Well, I've just had one, with QIG....(Quasi-Insane Geezer). I drove down in late, dark, thundering rain. It's a nice route from mine to his - empty motorways, flat landscapes, an absence of police cars....a little shy of 2 hours later, I arrived. He came out to greet me; cute t-shirt? Check? Hair spiky? Check. My nerves rumbling like a giant's footsteps? Check, check and check again! I think I muttered something about the 'bloody awful weather,' as I dashed past him and up the stairs to his flat...
He calls me 'darling.' I call him 'sweetness.'

'So, darling,' he said, 'can I get you anything?' A hand traced a limb, I think. My stomach began its inadequate rolling. I liked a tea. I liked his touch more.

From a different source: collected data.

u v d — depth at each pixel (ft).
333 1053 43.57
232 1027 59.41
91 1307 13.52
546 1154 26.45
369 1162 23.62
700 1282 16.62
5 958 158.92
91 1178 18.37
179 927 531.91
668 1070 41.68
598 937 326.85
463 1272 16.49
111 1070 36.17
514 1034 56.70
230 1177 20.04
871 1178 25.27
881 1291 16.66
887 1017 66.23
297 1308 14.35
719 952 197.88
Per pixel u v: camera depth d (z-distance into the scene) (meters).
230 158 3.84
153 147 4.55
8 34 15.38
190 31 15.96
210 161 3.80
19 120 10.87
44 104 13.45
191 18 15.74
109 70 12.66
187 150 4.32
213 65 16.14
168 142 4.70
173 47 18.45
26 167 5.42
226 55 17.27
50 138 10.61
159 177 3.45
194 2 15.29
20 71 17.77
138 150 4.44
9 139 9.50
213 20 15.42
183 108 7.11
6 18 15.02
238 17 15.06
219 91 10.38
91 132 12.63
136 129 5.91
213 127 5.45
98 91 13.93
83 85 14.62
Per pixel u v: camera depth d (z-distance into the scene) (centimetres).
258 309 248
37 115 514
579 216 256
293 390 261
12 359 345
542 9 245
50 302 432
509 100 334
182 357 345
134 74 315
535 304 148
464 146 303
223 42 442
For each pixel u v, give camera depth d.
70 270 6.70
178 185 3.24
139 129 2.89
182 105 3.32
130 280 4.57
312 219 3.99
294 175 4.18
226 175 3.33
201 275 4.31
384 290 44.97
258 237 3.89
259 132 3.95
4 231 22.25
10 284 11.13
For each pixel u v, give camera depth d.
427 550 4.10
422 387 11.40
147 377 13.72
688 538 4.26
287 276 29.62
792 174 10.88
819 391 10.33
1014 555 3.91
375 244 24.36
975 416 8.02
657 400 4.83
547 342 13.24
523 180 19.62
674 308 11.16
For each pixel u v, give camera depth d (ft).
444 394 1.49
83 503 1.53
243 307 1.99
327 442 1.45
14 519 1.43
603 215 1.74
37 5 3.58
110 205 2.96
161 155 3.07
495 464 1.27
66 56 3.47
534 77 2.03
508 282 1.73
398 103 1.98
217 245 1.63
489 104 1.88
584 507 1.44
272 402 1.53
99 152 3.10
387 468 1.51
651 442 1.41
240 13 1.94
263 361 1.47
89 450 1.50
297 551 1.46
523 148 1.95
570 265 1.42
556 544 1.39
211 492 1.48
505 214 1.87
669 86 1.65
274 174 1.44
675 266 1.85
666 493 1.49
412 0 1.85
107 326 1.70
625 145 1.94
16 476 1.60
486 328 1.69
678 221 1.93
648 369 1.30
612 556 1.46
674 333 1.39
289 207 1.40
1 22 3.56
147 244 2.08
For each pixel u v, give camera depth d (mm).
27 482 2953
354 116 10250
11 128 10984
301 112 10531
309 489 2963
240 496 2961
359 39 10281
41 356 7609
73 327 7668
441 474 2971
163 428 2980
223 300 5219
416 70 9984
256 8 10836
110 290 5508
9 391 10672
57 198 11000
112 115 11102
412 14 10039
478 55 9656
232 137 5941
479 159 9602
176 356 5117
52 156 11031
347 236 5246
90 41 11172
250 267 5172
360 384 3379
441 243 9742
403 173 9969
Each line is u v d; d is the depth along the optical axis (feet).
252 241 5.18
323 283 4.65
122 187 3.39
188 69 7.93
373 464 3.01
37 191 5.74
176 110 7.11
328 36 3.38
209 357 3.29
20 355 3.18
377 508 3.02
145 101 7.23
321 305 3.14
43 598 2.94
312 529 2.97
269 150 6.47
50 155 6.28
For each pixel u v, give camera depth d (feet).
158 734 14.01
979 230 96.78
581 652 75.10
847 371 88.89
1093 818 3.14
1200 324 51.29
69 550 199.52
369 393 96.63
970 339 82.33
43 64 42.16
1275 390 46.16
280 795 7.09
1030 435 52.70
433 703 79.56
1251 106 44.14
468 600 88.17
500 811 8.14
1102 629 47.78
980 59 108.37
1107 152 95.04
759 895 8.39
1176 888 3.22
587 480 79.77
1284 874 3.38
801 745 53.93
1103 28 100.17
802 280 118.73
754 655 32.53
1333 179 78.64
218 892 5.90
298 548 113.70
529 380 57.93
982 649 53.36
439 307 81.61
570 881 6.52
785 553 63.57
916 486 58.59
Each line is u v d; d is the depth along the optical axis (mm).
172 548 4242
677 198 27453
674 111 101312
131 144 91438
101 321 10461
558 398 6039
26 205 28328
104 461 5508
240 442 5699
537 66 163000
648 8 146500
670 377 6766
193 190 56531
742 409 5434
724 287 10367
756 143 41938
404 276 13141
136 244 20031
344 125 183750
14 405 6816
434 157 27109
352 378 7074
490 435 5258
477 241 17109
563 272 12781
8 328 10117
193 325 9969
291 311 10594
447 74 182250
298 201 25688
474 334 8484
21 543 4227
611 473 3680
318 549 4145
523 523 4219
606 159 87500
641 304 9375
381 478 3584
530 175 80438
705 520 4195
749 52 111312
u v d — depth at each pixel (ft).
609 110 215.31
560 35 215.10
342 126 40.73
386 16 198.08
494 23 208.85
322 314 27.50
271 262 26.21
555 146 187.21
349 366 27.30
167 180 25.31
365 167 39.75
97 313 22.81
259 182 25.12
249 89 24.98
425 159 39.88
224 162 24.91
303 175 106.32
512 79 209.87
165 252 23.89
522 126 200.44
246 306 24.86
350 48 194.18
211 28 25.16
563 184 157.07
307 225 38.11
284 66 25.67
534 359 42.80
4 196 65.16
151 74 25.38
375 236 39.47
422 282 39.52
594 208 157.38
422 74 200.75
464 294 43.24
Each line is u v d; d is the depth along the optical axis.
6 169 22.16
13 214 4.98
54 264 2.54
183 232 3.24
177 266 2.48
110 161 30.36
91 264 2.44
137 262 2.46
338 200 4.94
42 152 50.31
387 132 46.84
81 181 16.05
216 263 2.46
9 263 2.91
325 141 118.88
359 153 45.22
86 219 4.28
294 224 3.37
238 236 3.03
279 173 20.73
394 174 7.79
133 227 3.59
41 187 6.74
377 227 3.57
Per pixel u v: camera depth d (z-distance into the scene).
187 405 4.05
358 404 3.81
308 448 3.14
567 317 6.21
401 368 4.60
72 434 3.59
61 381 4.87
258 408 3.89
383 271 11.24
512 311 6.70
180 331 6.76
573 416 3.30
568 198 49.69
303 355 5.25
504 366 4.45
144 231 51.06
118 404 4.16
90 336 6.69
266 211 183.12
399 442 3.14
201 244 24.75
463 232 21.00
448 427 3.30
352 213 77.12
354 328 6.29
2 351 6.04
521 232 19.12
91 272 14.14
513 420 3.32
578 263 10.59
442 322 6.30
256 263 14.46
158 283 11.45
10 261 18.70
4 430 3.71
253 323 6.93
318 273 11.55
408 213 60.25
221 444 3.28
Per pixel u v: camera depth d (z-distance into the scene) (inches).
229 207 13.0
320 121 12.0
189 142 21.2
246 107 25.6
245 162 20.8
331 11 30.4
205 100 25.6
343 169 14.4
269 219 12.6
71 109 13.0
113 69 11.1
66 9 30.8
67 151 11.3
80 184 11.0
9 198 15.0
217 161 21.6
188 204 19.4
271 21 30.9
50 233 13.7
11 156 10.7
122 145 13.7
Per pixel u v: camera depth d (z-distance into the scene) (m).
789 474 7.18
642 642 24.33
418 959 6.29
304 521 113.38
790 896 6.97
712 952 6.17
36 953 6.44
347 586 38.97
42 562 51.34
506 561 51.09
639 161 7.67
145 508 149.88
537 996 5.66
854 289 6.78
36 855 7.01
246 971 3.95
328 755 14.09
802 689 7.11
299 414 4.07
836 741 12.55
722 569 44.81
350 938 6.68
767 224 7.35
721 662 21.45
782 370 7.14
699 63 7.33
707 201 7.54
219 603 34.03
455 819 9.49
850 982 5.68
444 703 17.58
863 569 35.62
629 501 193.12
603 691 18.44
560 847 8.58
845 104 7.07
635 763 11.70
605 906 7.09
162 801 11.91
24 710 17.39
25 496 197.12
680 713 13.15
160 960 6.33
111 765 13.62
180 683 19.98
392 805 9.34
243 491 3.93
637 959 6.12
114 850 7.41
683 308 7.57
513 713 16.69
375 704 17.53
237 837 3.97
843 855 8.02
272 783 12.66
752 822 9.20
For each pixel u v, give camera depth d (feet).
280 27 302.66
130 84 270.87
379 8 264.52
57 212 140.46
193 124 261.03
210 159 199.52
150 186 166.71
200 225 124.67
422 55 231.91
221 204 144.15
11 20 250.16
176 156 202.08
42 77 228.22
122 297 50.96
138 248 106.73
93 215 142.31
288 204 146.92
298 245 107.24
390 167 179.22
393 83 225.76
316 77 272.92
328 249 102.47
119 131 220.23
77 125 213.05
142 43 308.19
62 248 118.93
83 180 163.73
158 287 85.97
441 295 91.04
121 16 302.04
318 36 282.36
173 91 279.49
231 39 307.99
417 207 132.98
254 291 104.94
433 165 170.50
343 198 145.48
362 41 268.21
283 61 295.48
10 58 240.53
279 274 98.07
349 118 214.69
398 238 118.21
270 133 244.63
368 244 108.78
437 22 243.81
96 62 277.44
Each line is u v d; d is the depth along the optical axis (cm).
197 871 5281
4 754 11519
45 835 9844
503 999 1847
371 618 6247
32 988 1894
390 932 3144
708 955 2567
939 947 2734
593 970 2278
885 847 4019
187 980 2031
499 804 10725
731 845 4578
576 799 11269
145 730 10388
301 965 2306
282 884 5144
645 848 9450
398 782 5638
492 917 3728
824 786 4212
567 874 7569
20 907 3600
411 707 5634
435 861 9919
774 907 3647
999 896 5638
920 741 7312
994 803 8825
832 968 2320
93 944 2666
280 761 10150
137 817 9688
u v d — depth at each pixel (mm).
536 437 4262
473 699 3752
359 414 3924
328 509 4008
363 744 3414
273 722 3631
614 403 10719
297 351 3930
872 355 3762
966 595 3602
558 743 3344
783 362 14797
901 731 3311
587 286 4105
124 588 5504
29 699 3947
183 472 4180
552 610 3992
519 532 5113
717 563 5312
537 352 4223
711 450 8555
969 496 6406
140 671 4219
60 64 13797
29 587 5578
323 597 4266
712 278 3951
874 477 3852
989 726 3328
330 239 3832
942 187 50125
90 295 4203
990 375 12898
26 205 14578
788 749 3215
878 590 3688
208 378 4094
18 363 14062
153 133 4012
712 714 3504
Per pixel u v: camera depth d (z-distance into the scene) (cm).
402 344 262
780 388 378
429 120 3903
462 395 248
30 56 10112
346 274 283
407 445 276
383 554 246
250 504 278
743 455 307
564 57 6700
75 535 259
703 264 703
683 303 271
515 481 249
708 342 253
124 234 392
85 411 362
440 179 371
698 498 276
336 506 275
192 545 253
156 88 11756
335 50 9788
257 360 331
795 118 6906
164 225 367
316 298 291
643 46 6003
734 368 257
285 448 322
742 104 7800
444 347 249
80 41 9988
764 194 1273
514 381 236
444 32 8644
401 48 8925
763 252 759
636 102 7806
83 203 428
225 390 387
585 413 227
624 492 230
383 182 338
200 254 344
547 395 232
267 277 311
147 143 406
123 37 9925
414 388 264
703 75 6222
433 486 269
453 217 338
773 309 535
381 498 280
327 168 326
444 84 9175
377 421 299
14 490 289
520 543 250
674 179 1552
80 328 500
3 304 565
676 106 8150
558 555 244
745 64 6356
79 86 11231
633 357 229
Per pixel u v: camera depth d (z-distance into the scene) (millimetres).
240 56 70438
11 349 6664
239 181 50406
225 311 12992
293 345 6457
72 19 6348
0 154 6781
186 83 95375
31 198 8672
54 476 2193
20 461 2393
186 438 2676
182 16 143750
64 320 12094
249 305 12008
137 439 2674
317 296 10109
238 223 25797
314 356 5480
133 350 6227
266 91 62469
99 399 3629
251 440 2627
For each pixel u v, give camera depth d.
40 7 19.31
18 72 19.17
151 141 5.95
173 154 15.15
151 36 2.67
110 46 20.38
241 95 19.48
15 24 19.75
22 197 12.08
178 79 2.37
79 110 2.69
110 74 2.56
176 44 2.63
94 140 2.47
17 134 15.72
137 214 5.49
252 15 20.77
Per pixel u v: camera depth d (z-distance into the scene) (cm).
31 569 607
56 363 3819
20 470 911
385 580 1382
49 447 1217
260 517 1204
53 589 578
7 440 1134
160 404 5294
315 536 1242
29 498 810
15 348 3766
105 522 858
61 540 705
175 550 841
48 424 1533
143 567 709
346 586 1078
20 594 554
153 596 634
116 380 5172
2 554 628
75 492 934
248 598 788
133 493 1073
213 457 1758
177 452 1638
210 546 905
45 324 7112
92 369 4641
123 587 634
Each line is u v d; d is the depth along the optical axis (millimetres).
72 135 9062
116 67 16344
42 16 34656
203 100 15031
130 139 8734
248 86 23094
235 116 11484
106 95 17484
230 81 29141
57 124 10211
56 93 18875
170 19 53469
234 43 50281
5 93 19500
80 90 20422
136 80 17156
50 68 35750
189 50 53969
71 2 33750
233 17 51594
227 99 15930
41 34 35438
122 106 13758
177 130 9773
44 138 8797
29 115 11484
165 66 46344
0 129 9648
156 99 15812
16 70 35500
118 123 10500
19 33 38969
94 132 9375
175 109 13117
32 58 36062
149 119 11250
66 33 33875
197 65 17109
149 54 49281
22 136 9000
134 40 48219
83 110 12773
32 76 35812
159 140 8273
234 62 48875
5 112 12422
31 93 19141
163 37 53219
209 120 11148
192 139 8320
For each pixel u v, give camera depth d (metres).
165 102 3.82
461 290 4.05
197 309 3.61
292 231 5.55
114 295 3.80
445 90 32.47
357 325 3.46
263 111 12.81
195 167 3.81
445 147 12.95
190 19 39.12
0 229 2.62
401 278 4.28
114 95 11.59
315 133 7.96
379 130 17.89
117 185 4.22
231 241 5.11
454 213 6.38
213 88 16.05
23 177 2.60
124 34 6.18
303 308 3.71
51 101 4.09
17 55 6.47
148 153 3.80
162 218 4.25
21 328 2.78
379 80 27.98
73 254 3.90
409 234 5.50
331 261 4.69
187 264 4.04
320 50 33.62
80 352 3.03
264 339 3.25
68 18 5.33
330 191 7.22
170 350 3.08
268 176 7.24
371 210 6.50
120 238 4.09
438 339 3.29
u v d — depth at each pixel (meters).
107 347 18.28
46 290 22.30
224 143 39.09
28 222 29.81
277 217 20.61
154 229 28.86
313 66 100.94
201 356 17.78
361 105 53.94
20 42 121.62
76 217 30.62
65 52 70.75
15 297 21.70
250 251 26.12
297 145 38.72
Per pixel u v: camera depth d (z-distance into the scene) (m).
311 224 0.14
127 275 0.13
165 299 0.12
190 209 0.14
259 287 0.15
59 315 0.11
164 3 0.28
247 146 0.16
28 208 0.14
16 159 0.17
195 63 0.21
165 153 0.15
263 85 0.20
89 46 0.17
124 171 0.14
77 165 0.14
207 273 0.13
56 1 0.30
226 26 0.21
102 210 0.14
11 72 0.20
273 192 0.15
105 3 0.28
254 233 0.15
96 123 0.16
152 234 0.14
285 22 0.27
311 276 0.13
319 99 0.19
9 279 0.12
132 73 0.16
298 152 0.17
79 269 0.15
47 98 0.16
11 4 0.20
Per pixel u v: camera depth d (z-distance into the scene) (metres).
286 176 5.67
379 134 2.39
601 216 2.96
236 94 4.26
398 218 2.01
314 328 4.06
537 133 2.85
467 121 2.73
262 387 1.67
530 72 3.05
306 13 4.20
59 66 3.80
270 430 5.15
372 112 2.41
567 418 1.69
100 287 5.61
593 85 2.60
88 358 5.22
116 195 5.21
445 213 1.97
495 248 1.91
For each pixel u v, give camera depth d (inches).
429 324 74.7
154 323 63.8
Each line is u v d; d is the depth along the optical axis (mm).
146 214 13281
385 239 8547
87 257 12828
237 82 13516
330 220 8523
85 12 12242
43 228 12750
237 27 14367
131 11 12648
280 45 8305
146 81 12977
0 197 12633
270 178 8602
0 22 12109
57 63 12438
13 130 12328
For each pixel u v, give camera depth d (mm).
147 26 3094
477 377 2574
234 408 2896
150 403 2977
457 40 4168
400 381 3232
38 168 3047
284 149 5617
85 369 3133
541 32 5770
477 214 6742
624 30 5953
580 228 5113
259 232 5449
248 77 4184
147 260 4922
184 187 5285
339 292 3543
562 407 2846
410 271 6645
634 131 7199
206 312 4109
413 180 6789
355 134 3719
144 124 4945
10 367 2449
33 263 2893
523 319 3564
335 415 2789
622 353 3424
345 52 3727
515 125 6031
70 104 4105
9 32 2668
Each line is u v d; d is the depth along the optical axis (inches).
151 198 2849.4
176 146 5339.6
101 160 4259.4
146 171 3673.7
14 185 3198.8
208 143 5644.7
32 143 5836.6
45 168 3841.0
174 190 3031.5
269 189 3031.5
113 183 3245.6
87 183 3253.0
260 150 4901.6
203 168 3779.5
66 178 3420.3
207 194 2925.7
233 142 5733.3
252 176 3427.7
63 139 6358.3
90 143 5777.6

The dance continued, from his kitchen to his leather sofa, an oversized caramel luxury, like the Lemsip ad one. He's into KT Tunstall; she filled in the gaps in our silence. I overly-drummed my fingers to 'I Don't Want You Now.'

At some point in our teenage courtship, we went to his local; it's about 30 metres from his house but I'd brought the thundering rain to his village, too, so, another mutter from me - 'fuck this,' - to be shamefully precise, we jumped into my car and dashed off.....His local is a creaking, rural idyll, not a place to go if you like your furry animals any way other than stuffed. A large pair of horns sat over the bar, two cats dozed in sluggish repose, drips coming off our backs as we shook ourselves dry and bought the drinks.....to be continued, cos, to be honest, even writing this is knocking at my conscience and my heart. I miss him just 28 hours later, and remain, as ever, clueless......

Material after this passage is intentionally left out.